■ **Quoted passage**
────

Computer Technology Review,  Sept, 2004  by Steve Rogers

In today's ever-expanding business model, more and more information and applications are being housed outside the corporate data center as companies struggle to store, protect and provide access to an ever-increasing amount of data throughout the enterprise. While direct attached storage (DAS) has been the dominant storage model for servers, there has recently been a strong movement toward networked storage technologies (such as the new standards-based Internet Small Computer System Interface (iSCSI) technology), which have the potential to significantly increase the proliferation of affordable networked storage.

Companies that have had a DAS infrastructure for many years are discovering that these legacy systems have become a business issue. While older servers' computing capability might be adequate, their storage subsystems may be obsolete, due to lack of expandability or aging reliability. While DAS often works well in environments with a limited number of servers, significant data growth can quickly make the situation unmanageable. The only way to accommodate growth is to add servers; yet since each server must be managed individually, every additional server increases management expense and difficulty.

The inherent inflexibility of DAS makes it difficult to deal with unplanned growth; it is tough to scale, and unused resources cannot be redeployed. This often leads to under-utilized, over-provisioned resources, leaving departments and enterprises with large amounts of unused capacity that might be needed someday.

────

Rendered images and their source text
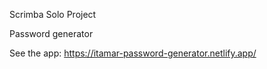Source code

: Scrimba Solo Project

Password generator

See the app: https://itamar-password-generator.netlify.app/
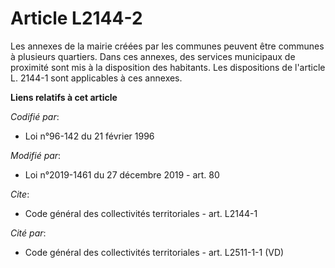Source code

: # Article L2144-2

Les annexes de la mairie créées par les communes peuvent être communes à plusieurs quartiers. Dans ces annexes, des services
municipaux de proximité sont mis à la disposition des habitants. Les dispositions de l'article L. 2144-1 sont applicables à
ces annexes.

**Liens relatifs à cet article**

_Codifié par_:

  - Loi n°96-142 du 21 février 1996

_Modifié par_:

  - Loi n°2019-1461 du 27 décembre 2019 - art. 80

_Cite_:

  - Code général des collectivités territoriales - art. L2144-1

_Cité par_:

  - Code général des collectivités territoriales - art. L2511-1-1 (VD)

────

Pick up the article on moving from direct attached storage to networked storage after its last sentence and continue it. The items that come after the article are not needed for this exercise.

■ **Exercise output**
While traditional Fibre Channel storage area networks (SANs) overcome a number of the issues posed by DAS, they are expensive to implement and maintain. Network attached storage (NAS) has traditionally provided cost-effective file data storage, but has limited applicability in applications--such as databases--where DAS typically resides. However, the emergence of standards-based iSCSI technology offers the benefits of a SAN with the cost-effectiveness of NAS over an existing Gigabit Ethernet IP network. The cost, flexibility and efficiency of this new class of IP SANs offer some compelling business reasons for moving to this storage architecture.

The creation of an IP SAN requires host application servers equipped with an iSCSI initiator driver; a standard Gigabit Ethernet NIC, TOE card, or iSCSI initiator HBA; an Ethernet switch; and an iSCSI storage target. The iSCSI protocol is a client/server model, whereby an iSCSI initiator initiates requests and an iSCSI target receives the requests and delivers the requested data. The iSCSI stack at both ends encapsulates SCSI commands and block data for transmission over TCP/IP.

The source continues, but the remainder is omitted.